Pair Corralation between Washington Mutual and Europacific Growth
Assuming the 90 days horizon Washington Mutual Investors is expected to generate 0.97 times more return on investment than Europacific Growth. However, Washington Mutual Investors is 1.03 times less risky than Europacific Growth. It trades about 0.27 of its potential returns per unit of risk. Europacific Growth Fund is currently generating about 0.04 per unit of risk. If you would invest 6,327 in Washington Mutual Investors on September 1, 2024 and sell it today you would earn a total of 248.00 from holding Washington Mutual Investors or generate 3.92% return on investment over 90 days.

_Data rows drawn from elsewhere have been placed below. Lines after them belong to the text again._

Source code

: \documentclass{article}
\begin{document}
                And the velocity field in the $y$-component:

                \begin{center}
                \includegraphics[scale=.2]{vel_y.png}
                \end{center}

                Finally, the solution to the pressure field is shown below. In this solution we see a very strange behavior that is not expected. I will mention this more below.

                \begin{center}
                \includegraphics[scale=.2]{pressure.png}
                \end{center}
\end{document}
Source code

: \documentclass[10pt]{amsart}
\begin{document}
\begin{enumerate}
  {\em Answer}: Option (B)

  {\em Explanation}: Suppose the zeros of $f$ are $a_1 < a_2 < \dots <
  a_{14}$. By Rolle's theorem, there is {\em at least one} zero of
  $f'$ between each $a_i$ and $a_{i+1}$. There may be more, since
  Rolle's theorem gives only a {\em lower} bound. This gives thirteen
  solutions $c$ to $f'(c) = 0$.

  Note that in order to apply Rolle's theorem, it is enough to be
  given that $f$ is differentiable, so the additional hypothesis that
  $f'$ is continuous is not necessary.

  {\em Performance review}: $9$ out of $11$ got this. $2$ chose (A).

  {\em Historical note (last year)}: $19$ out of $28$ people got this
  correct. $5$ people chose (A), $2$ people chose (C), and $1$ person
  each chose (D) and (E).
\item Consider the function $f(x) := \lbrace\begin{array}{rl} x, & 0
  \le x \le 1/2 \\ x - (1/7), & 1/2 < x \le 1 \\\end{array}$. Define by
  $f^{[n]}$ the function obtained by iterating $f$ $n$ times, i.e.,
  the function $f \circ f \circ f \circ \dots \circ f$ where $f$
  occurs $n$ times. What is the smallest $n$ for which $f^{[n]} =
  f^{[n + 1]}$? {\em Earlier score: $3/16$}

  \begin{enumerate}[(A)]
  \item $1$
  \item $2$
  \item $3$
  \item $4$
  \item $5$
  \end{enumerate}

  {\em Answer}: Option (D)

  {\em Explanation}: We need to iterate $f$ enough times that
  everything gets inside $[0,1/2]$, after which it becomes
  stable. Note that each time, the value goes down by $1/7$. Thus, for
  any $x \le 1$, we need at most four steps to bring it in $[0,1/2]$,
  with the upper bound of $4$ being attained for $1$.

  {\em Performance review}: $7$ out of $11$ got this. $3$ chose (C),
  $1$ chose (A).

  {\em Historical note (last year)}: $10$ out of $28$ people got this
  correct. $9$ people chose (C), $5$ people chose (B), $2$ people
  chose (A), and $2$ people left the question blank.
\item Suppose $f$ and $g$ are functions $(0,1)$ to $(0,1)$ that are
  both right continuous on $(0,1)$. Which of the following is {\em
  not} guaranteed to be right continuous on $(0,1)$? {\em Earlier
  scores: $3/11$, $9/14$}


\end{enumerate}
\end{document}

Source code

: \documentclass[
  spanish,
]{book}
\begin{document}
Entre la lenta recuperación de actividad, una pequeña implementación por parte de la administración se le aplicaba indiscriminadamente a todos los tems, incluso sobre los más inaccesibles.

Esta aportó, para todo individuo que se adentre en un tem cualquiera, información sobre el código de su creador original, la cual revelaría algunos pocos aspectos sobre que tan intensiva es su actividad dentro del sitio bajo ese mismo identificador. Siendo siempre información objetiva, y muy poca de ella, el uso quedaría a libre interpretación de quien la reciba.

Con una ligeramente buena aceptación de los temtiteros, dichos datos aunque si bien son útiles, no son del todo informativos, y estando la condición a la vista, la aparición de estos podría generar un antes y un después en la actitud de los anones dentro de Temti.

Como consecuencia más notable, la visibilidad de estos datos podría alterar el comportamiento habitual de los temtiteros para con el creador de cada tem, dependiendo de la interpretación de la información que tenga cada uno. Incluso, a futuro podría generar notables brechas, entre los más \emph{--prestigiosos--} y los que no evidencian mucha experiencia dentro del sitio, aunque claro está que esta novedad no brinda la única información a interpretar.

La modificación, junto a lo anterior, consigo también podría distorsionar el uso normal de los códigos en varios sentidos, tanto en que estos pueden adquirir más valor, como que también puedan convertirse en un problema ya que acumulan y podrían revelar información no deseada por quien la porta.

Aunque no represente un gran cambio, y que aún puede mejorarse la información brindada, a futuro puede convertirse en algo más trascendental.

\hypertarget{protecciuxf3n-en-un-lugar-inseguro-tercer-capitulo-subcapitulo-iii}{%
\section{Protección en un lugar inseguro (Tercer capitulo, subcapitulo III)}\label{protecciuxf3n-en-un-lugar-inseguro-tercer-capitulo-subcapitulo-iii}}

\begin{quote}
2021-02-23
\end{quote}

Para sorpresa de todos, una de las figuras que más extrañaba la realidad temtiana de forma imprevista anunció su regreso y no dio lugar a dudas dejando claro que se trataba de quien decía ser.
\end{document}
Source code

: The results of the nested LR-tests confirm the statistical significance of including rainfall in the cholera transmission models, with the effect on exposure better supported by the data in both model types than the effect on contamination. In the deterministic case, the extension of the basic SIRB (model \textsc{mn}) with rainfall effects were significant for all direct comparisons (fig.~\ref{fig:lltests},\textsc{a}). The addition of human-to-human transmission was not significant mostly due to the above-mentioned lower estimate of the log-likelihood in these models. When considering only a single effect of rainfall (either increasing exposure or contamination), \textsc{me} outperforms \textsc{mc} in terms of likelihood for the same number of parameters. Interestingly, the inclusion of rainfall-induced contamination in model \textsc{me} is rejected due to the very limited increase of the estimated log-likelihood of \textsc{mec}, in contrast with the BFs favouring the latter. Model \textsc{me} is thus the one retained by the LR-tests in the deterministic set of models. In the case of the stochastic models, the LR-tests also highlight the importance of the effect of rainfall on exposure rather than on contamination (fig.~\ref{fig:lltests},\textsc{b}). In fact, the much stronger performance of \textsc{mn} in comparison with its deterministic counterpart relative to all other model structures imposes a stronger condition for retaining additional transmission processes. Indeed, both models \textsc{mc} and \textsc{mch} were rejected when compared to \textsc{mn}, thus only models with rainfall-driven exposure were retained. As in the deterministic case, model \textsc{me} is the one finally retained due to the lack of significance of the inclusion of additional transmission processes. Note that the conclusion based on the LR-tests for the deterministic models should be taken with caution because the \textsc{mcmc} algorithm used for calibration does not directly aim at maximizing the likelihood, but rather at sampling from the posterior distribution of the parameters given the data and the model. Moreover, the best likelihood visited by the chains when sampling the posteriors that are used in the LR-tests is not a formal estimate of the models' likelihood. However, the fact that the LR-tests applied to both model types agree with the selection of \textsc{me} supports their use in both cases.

Time Period | 3 Months [change] |
Direction | Moves Together |
Strength | Insignificant |
Accuracy | 100.0% |
Values | Daily Returns |
Washington Mutual Investors vs. Europacific Growth Fund
Performance |
Timeline |
Washington Mutual |
Europacific Growth |
Washington Mutual and Europacific Growth Volatility Contrast
Predicted Return Density |
Returns |
Pair Trading with Washington Mutual and Europacific Growth
The main advantage of trading using opposite Washington Mutual and Europacific Growth positions is that it hedges away some unsystematic risk. Because of two separate transactions, even if Washington Mutual position performs unexpectedly, Europacific Growth can make up some of the losses. Pair trading also minimizes risk from directional movements in the market. For example, if an entire industry or sector drops because of unexpected headlines, the short position in Europacific Growth will offset losses from the drop in Europacific Growth's long position.Washington Mutual vs. Growth Fund Of | Washington Mutual vs. Europacific Growth Fund | Washington Mutual vs. Smallcap World Fund | Washington Mutual vs. Investment Of America |
Europacific Growth vs. Growth Fund Of | Europacific Growth vs. Washington Mutual Investors | Europacific Growth vs. American Funds Fundamental | Europacific Growth vs. New World Fund |
Check out your portfolio center.Note that this page's information should be used as a complementary analysis to find the right mix of equity instruments to add to your existing portfolios or create a brand new portfolio. You can also try the Portfolio Volatility module to check portfolio volatility and analyze historical return density to properly model market risk.